On the other hand, certain key positions of early media theory, as exemplified in the work of Marshall McLuhan, are purely anthropological in character, as evidenced in the primordial mutual involution of the human and the technological, in McLuhan’s conception of media as extended perception, and, from a more global perspective, in his gestures towards the different functions of technical media in non-Western cultures and traditions. Anthropological concerns also emerge as a less explicit but underlying concern of 20th-century philosophy, as manifest in the writings of Ludwig Wittgenstein and the philosopher of media Günter Anders. In philosophical terms, it has even been argued that non-anthropocentric thinking is simply impossible.

Recent developments such as global migration and ecological catastrophe demand that one rethink human existence as regards its forms, terms, operations, as well as its conditions and situatedness. This in turn makes imperative a reconsideration of the relation between the human and media. Yet the urgent contemporary discussion of “the Anthropocene” largely ignores the function of media and of technologies in general as co-agents in their own right. Important media-anthropoligical questions are also raised by the renewed debates on the relevance and reason of human and animal rights and the recurring concern in popular culture with the human in relation to machines, programs, robot technologies and other humanoid artifacts. In these contexts theoretical models of “symmetrical” (Bruno Latour) or “non-anthropic” anthropology (Robert Welsch) seem deeply appropriate, yet nevertheless fail to address the mediatic grounds on which any relational anthropology would have to take place.

Based on the premise that there is no human without media, the seventh annual Princeton-Weimar Summer School for Media Studies will focus on the diverse forms and operations of the coupling, the co-agency and the co-evolution of humans and media instead of their traditional distinction and separation.
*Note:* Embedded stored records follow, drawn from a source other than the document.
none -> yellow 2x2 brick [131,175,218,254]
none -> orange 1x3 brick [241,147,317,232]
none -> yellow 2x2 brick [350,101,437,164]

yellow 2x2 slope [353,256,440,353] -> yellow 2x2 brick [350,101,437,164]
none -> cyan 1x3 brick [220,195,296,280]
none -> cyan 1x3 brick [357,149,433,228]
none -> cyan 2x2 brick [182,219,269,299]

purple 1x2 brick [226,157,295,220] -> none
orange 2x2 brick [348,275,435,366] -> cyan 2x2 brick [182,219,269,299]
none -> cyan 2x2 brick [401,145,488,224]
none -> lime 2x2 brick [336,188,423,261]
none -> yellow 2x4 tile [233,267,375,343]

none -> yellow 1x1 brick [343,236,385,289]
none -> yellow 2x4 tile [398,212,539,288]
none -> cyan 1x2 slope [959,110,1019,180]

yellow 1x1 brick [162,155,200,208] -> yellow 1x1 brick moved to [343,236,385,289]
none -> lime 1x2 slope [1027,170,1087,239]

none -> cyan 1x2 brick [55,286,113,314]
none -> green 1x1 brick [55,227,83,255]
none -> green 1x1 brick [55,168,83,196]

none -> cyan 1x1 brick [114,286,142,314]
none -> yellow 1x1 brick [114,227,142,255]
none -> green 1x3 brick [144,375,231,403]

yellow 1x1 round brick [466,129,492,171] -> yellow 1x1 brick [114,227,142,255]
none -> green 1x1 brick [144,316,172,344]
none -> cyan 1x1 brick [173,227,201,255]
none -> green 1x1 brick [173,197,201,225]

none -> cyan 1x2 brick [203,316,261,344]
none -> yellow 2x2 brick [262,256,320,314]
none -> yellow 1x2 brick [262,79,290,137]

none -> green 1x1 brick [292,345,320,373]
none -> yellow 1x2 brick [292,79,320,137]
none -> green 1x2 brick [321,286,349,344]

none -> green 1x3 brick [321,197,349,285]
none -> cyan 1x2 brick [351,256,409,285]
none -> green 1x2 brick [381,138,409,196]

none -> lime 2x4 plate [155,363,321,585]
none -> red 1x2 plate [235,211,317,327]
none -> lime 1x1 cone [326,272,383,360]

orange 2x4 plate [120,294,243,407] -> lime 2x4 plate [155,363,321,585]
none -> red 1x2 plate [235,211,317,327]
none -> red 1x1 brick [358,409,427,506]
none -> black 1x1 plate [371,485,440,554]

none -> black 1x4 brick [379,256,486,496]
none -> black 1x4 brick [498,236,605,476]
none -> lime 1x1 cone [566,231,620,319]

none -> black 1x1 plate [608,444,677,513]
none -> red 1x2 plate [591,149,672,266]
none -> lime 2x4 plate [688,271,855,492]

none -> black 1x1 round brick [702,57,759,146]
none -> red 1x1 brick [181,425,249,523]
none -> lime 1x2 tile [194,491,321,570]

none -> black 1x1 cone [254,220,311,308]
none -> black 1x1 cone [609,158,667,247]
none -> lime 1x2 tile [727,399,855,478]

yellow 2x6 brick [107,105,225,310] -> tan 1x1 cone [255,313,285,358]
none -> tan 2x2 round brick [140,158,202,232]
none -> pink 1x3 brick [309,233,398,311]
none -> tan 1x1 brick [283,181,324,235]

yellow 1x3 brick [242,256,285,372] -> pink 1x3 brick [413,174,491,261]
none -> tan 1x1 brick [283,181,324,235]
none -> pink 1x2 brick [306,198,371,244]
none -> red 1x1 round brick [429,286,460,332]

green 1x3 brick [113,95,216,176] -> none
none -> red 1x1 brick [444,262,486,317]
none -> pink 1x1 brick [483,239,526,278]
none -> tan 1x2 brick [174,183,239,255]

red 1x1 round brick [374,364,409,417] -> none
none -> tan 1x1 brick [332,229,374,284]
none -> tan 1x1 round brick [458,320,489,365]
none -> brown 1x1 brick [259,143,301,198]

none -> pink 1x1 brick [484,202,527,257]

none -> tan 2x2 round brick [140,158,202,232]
The conceptual challenges posed by such questions of human-media relatedness will be examined along four loosely defined sets of concerns:

  1. Concepts and theories: How does the philosophical tradition conceive of the (non-)human and how is it conceptualized in media theory and related fields? Are there theoretical models that might contribute to an understanding of the reciprocally co-constitutive character of human existence and mediatic operations and orderings?

  2. Knowledge production: How did and how does the shaping of the (non-)human work in experimental physiology, recent neurology, paleoanthropology, and other sciences? In their wake, how are specific technologies of observation and inscription involved in the production of what then is called “the human”?

  3. Practices: In light of questions posed by "visual/sensory anthropology," how are we to conceive of media in ethnography or, conversely, the ethnography of media?  How do human-media interrelations generate sensorial activity and vice versa?

  4. Aesthetics: How do media cooperate in the perception, representation, reproduction and experience of the (non-)human, and with what effects? How are the realms of aesthetics and aesthetic experience linked to the intertwined and mutually generating categories of the human and media?